Registered models and their versions form the core of our model management system, allowing users to organize and track different iterations of machine learning models. Each registered model can have multiple versions, each associated with specific configurations necessary for deployment. After setting up the desired configuration, a model version can be readily deployed to meet operational needs. For detailed guidance on managing registered models and their versions, visit the Registered Models & Versions page. To learn more about configuring and deploying model versions, refer to the Model Version Configuration page.

Key Features

  • Model Selection Options: Ability to choose from a comprehensive model repository or bundle custom inferencing code with models for specific runtime behaviors or custom docker image.

  • Resource Specification: Detailed specification of computational resources such as CPUs, GPUs, and memory, ensuring optimal performance.
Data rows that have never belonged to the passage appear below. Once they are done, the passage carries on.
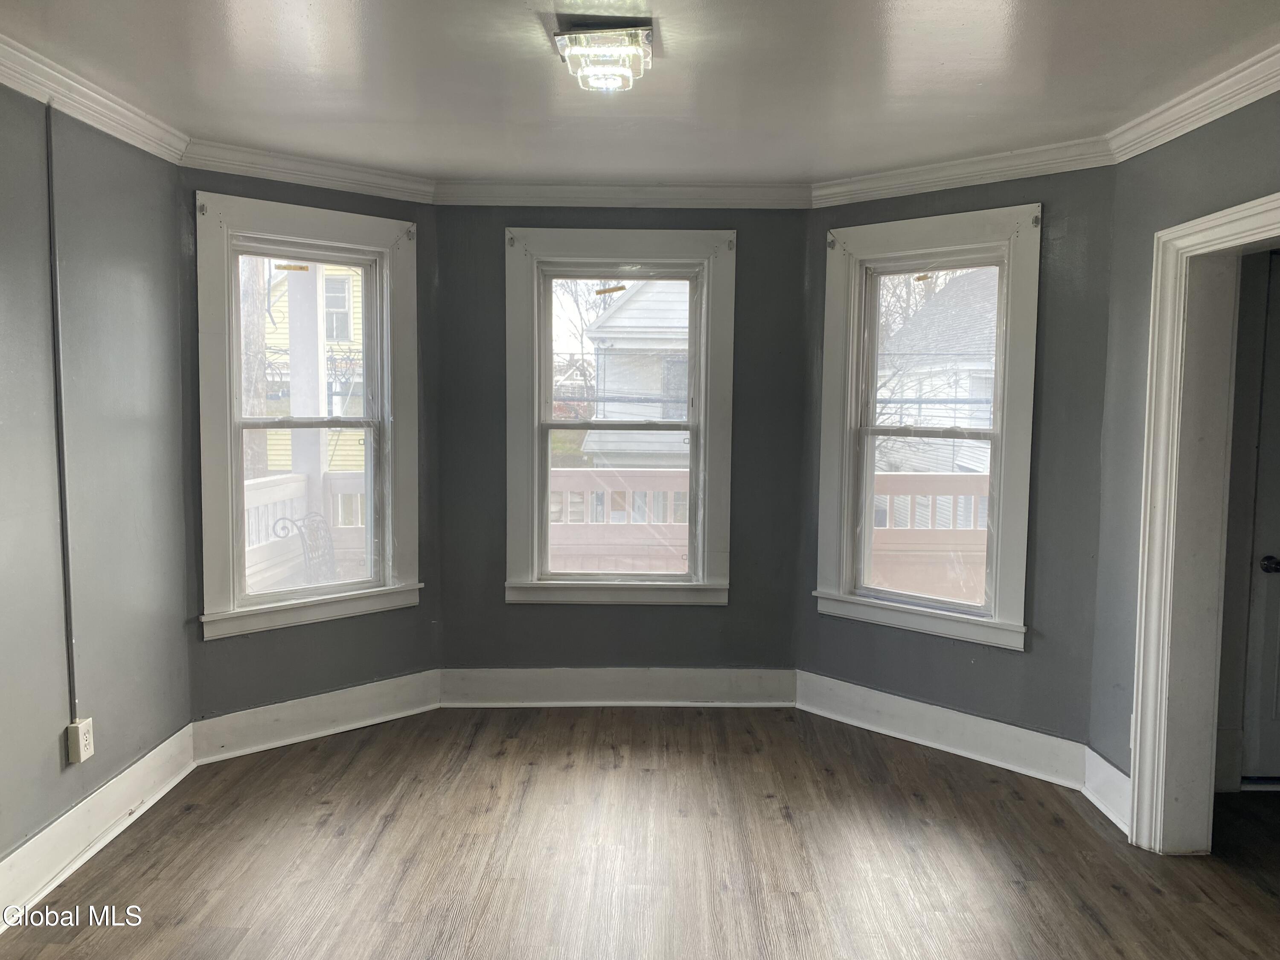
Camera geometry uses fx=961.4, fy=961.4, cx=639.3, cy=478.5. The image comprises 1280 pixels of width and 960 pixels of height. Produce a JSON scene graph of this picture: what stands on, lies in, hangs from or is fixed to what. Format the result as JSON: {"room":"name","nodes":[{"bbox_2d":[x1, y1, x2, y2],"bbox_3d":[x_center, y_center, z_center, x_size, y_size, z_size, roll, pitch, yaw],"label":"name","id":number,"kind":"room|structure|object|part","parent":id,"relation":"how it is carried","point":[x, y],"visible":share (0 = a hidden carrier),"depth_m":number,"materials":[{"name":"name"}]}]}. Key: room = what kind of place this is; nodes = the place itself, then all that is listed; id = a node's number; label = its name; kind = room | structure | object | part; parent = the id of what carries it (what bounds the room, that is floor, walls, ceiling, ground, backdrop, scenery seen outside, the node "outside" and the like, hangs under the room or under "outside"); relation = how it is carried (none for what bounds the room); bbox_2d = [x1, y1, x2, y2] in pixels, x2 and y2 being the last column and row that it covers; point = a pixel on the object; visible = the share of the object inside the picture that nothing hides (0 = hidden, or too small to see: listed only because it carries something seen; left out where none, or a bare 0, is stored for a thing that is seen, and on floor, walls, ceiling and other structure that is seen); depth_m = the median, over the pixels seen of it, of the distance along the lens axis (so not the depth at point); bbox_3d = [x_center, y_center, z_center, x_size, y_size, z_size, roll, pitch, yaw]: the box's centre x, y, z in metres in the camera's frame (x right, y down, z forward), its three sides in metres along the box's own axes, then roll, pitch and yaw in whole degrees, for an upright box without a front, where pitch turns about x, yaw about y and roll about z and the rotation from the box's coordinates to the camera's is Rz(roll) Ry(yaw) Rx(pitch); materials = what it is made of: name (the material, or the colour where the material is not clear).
{"room":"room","nodes":[
{"label":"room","id":0,"kind":"room"},
{"bbox_2d":[0,84,192,872],"bbox_3d":[-1.869,0.095,1.670,0.172,2.479,4.387,1,5,0],"label":"left wall","id":1,"kind":"structure","parent":0,"point":[54,735],"depth_m":3.14,"materials":[{"name":"grey paint"}]},
{"bbox_2d":[44,100,78,729],"bbox_3d":[-1.833,-0.179,3.046,0.016,1.929,0.034,1,5,0],"label":"cable conduit","id":2,"kind":"object","parent":1,"relation":"attached to","point":[51,264],"visible":0.97,"depth_m":3.04,"materials":[{"name":"grey"}]},
{"bbox_2d":[65,716,94,764],"bbox_3d":[-1.794,0.837,3.083,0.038,0.125,0.075,1,5,0],"label":"electrical outlet","id":3,"kind":"object","parent":1,"relation":"attached to","point":[72,727],"visible":0.96,"depth_m":3.06,"materials":[{"name":"plastic"}]},
{"bbox_2d":[0,34,188,164],"bbox_3d":[-1.752,-1.081,1.582,0.080,0.095,4.243,1,5,0],"label":"crown molding","id":4,"kind":"structure","parent":1,"relation":"attached to","point":[91,122],"depth_m":3.05,"materials":[{"name":"white paint"}]},
{"bbox_2d":[0,724,197,925],"bbox_3d":[-1.784,1.235,1.885,0.022,0.163,3.950,1,5,0],"label":"baseboard","id":5,"kind":"structure","parent":1,"relation":"attached to","point":[146,767],"depth_m":3.12,"materials":[{"name":"white paint"}]},
{"bbox_2d":[178,165,442,732],"bbox_3d":[-1.433,-0.107,4.243,1.250,2.459,0.160,-4,6,-42],"label":"left bay wall","id":6,"kind":"structure","parent":0,"point":[255,657],"depth_m":4.17,"materials":[{"name":"paint"}]},
{"bbox_2d":[181,139,433,202],"bbox_3d":[-1.361,-1.273,4.006,1.107,0.093,0.078,-4,6,-42],"label":"crown molding","id":7,"kind":"structure","parent":6,"relation":"attached to","point":[348,181],"depth_m":3.97,"materials":[{"name":"white paint"}]},
{"bbox_2d":[194,192,422,635],"bbox_3d":[-1.454,-0.264,4.235,1.051,1.802,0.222,-4,6,-42],"label":"left window","id":8,"kind":"structure","parent":6,"relation":"in","point":[385,396],"depth_m":4.20,"materials":[{"name":"white paint"}]},
{"bbox_2d":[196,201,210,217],"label":"curtain rod bracket","id":9,"kind":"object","parent":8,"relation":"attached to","point":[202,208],"visible":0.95,"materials":[{"name":"grey metal"}]},
{"bbox_2d":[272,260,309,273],"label":"window sticker","id":10,"kind":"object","parent":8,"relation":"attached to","point":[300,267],"visible":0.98,"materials":[{"name":"beige paper"}]},
{"bbox_2d":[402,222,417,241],"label":"curtain rod bracket","id":11,"kind":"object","parent":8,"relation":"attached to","point":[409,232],"visible":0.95,"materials":[{"name":"grey metal"}]},
{"bbox_2d":[188,669,441,763],"bbox_3d":[-1.382,1.031,4.222,1.117,0.163,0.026,-4,6,-42],"label":"baseboard","id":12,"kind":"structure","parent":6,"relation":"attached to","point":[404,700],"depth_m":4.17,"materials":[{"name":"white paint"}]},
{"bbox_2d":[432,203,808,678],"bbox_3d":[-0.090,-0.133,4.647,1.863,2.472,0.166,1,5,0],"label":"center bay wall","id":13,"kind":"structure","parent":0,"point":[528,619],"depth_m":4.58,"materials":[{"name":"paint"}]},
{"bbox_2d":[439,666,795,707],"bbox_3d":[-0.100,1.002,4.621,1.628,0.176,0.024,1,5,0],"label":"baseboard","id":14,"kind":"structure","parent":13,"relation":"attached to","point":[756,681],"depth_m":4.61,"materials":[{"name":"white paint"}]},
{"bbox_2d":[503,227,735,603],"bbox_3d":[-0.106,-0.274,4.647,1.107,1.796,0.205,1,5,0],"label":"center window","id":15,"kind":"structure","parent":13,"relation":"in","point":[533,565],"depth_m":4.62,"materials":[{"name":"white paint"}]},
{"bbox_2d":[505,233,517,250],"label":"curtain rod bracket","id":16,"kind":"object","parent":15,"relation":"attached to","point":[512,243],"visible":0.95,"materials":[{"name":"grey metal"}]},
{"bbox_2d":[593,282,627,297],"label":"window sticker","id":17,"kind":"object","parent":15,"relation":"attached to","point":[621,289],"visible":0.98,"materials":[{"name":"beige paper"}]},
{"bbox_2d":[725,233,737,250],"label":"curtain rod bracket","id":18,"kind":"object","parent":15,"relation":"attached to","point":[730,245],"visible":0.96,"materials":[{"name":"grey metal"}]},
{"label":"sash","id":19,"kind":"part","parent":15,"relation":"part of","materials":[{"name":"white paint"}]},
{"bbox_2d":[433,180,814,208],"bbox_3d":[-0.092,-1.304,4.418,1.787,0.093,0.073,1,5,0],"label":"crown molding","id":20,"kind":"structure","parent":13,"relation":"attached to","point":[586,200],"depth_m":4.41,"materials":[{"name":"white paint"}]},
{"bbox_2d":[0,705,1279,959],"bbox_3d":[0.475,1.374,2.151,5.129,0.112,5.779,1,5,0],"label":"floor","id":21,"kind":"structure","parent":0,"point":[1122,902],"depth_m":3.13,"materials":[{"name":"brown wood"}]},
{"bbox_2d":[0,0,1279,187],"bbox_3d":[0.104,-1.198,2.059,4.395,0.117,5.228,1,5,0],"label":"ceiling","id":22,"kind":"structure","parent":0,"point":[226,33],"depth_m":2.91,"materials":[{"name":"white paint"}]},
{"bbox_2d":[552,17,654,92],"bbox_3d":[-0.092,-1.144,2.640,0.253,0.121,0.323,1,5,0],"label":"ceiling light","id":23,"kind":"object","parent":22,"relation":"attached to","point":[571,36],"visible":0.99,"depth_m":2.54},
{"bbox_2d":[795,163,1117,764],"bbox_3d":[1.303,-0.076,4.144,1.443,2.468,0.151,5,6,43],"label":"right bay wall","id":24,"kind":"structure","parent":0,"point":[952,205],"depth_m":3.80,"materials":[{"name":"paint"}]},
{"bbox_2d":[812,203,1044,646],"bbox_3d":[1.251,-0.225,4.228,1.028,1.810,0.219,5,6,42],"label":"right window","id":25,"kind":"structure","parent":24,"relation":"in","point":[1000,385],"depth_m":4.21,"materials":[{"name":"white paint"}]},
{"bbox_2d":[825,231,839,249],"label":"curtain rod bracket","id":26,"kind":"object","parent":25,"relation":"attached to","point":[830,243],"visible":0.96,"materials":[{"name":"grey metal"}]},
{"bbox_2d":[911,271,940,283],"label":"window sticker","id":27,"kind":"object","parent":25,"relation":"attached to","point":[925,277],"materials":[{"name":"beige paper"}]},
{"bbox_2d":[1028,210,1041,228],"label":"curtain rod bracket","id":28,"kind":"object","parent":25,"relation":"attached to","point":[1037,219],"visible":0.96,"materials":[{"name":"grey metal"}]},
{"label":"sash","id":29,"kind":"part","parent":25,"relation":"part of","materials":[{"name":"white paint"}]},
{"bbox_2d":[795,669,1091,789],"bbox_3d":[1.242,1.061,4.135,1.340,0.168,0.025,5,7,44],"label":"baseboard","id":30,"kind":"structure","parent":24,"relation":"attached to","point":[979,749],"depth_m":4.06,"materials":[{"name":"white paint"}]},
{"bbox_2d":[809,135,1112,208],"bbox_3d":[1.249,-1.242,3.932,1.340,0.093,0.074,5,6,43],"label":"crown molding","id":31,"kind":"structure","parent":24,"relation":"attached to","point":[859,187],"depth_m":3.86,"materials":[{"name":"white paint"}]},
{"bbox_2d":[1088,92,1279,824],"bbox_3d":[1.831,0.122,1.671,0.149,2.487,3.973,1,5,0],"label":"right wall","id":32,"kind":"structure","parent":0,"point":[1273,189],"depth_m":3.39,"materials":[{"name":"grey paint"}]},
{"bbox_2d":[1080,746,1131,833],"bbox_3d":[1.703,1.131,3.462,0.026,0.173,0.445,1,5,0],"label":"baseboard","id":33,"kind":"structure","parent":32,"relation":"attached to","point":[1106,810],"depth_m":3.49,"materials":[{"name":"white paint"}]},
{"bbox_2d":[1105,42,1279,162],"bbox_3d":[1.748,-1.053,1.704,0.079,0.094,3.681,1,5,0],"label":"crown molding","id":34,"kind":"structure","parent":32,"relation":"attached to","point":[1244,103],"depth_m":2.97,"materials":[{"name":"white paint"}]},
{"bbox_2d":[1127,194,1279,854],"bbox_3d":[1.829,0.250,2.760,0.233,2.080,1.089,1,5,0],"label":"door frame","id":35,"kind":"structure","parent":32,"relation":"attached to","point":[1159,498],"depth_m":3.15,"materials":[{"name":"white paint"}]},
{"label":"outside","id":36,"kind":"structure","parent":0,"visible":0},
{"bbox_2d":[260,258,367,470],"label":"yellow house","id":37,"kind":"structure","parent":36,"point":[361,442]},
{"bbox_2d":[580,280,692,466],"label":"neighboring house","id":38,"kind":"structure","parent":36,"point":[610,318],"materials":[{"name":"white"}]},
{"bbox_2d":[874,266,1000,477],"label":"neighboring house","id":39,"kind":"structure","parent":36,"point":[923,318],"materials":[{"name":"grey"}]},
{"bbox_2d":[1238,247,1279,781],"bbox_3d":[2.749,0.189,3.646,0.903,2.037,0.099,1,5,0],"label":"door","id":40,"kind":"structure","parent":36,"point":[1265,730],"depth_m":3.68,"materials":[{"name":"paint"}]},
{"bbox_3d":[2.422,0.331,3.693,0.075,0.063,0.098,1,5,0],"label":"doorknob","id":41,"kind":"part","parent":40,"relation":"part of","materials":[{"name":"black metal"}]},
{"label":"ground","id":42,"kind":"structure","parent":36,"visible":0},
{"bbox_2d":[238,255,271,479],"bbox_3d":[-4.376,-2.813,10.643,0.909,8.455,0.803,1,5,0],"label":"tree trunk","id":43,"kind":"object","parent":42,"relation":"on","point":[263,410],"visible":0.33,"depth_m":10.64,"materials":[{"name":"plant"}]},
{"bbox_2d":[269,512,339,585],"bbox_3d":[-1.744,0.663,5.401,0.498,0.918,0.622,1,5,0],"label":"metal chair","id":44,"kind":"object","parent":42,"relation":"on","point":[319,522],"visible":0.56,"depth_m":5.44,"materials":[{"name":"black metal"}]},
{"bbox_2d":[243,470,369,589],"bbox_3d":[-2.093,0.563,5.345,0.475,1.095,2.145,1,5,0],"label":"porch railing","id":45,"kind":"object","parent":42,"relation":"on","point":[300,482],"visible":0.28,"depth_m":5.83,"materials":[{"name":"white wood"}]},
{"bbox_2d":[287,264,326,505],"bbox_3d":[-2.177,-0.463,6.277,0.281,3.091,0.332,1,5,0],"label":"porch post","id":46,"kind":"object","parent":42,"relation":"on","point":[295,396],"visible":0.54,"depth_m":6.19,"materials":[{"name":"white paint"}]},
{"bbox_2d":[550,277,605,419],"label":"bare tree","id":47,"kind":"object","parent":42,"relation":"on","point":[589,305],"visible":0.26,"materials":[{"name":"plant"}]},
{"bbox_2d":[547,468,689,573],"bbox_3d":[-0.263,0.439,6.540,2.747,1.107,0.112,1,5,0],"label":"deck railing","id":48,"kind":"object","parent":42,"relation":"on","point":[592,517],"visible":0.35,"depth_m":6.51,"materials":[{"name":"beige wood"}]},
{"bbox_2d":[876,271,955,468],"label":"bare tree","id":49,"kind":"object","parent":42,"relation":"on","point":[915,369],"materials":[{"name":"plant"}]},
{"bbox_2d":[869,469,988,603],"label":"deck railing","id":50,"kind":"object","parent":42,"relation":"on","point":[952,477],"visible":0.28,"depth_m":6.41,"materials":[{"name":"wood"}]}
]}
  • Advanced Configuration Setup: Configuration of serving parameters and dependencies tailored to enhance model performance and compatibility.

  • Kubernetes-Powered Deployment: Utilization of Kubernetes for deploying models in a containerized environment, leveraging its scalability and reliability.

  • Streamlined Deployment Process: Efficient and guided deployment process that includes a clear manifest and scheduler for optimized resource allocation.